Reduce the Risk of Falling Outdoors With Elderyarding
If you've already made independent living renovations like installing grab bars in the shower and widening doors to reduce fall risks inside your home, it's time to check outdoors. Looking at your yard, it might appear to be low risk because it's familiar. But when it comes to potential falls around your yard or garden, it's never too late to do an outdoor safety audit to identify and correct risks.
Aging in Place Fall Prevention Ideas For Your Garden
Taking a look at a mature, historic garden can help us become more aware of outdoor risks. I had the chance to visit the family home of Fuller Callaway, the Hills and Dales Estate in Georgia. Its beautiful gardens were started by Nancy Ferrell in 1832. The estate was opened to the public in 2004, and I highly recommend that you visit if you're ever in the area. The home and grounds are splendid.
Because the gardens are over 100 years old, I found many great ideas that could be translated to a home garden.
I also encountered examples of potential problems in a home landscape that can be alleviated using an aging in place design following my Elderyard recommendations.
The following are potential risks that can cause falling around your home garden.

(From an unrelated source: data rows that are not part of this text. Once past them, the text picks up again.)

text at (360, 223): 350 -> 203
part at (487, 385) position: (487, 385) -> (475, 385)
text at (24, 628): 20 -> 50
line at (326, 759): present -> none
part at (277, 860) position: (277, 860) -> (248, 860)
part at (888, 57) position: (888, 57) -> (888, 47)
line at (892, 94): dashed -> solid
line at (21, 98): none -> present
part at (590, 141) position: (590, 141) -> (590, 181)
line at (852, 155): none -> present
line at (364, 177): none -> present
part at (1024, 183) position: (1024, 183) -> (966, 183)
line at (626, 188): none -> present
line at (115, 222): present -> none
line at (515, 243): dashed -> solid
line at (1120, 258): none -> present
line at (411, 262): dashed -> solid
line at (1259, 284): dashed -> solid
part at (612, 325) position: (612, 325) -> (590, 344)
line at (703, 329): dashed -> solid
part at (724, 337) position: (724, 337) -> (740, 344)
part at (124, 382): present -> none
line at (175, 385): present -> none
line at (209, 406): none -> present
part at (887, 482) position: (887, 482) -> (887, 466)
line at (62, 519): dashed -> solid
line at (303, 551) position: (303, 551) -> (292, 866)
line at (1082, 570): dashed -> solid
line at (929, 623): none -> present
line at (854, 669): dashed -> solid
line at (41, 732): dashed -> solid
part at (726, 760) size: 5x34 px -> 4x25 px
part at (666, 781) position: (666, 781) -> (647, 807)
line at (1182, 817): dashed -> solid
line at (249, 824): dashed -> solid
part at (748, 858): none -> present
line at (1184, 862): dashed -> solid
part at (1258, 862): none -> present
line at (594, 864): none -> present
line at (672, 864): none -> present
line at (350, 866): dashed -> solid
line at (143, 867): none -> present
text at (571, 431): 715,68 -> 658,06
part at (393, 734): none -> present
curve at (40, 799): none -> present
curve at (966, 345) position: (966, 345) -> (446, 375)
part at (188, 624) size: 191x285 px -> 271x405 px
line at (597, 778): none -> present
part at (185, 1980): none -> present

• A tripping hazard caused by that beautiful big tree you planted years ago
• A surface near a bench where the paving needs repair or a metal edging is loose
• A mulch path covered with sticks and pinecones that make the surface unstable and slippery
• Stairs of different heights instead of the even step up and down that you expect
• Short groups of dark-shade-to-bright-sunlight patterns on the path that require your eyes to quickly adjust back and forth
Clearly, the landscaping at the Hills and Dales Estate is beautifully designed and well-maintained. Because this was an unfamiliar garden, I examined it in careful detail. After an experience like this, I encourage my readers to take a closer look at the landscaping around your home and consider whether aging in place landscape design is right for you. Maybe it's familiar, and you're used to navigating uneven stairs, wet leaves on the walkway, or shade dense enough to hide tree roots above the ground. By visiting and studying unfamiliar natural areas, you'll begin to see your own outdoor space differently, with an eye to reducing the risk of falls around your home. Being aware of fall risks will keep you aging well and enjoying your outdoor space safely for many years.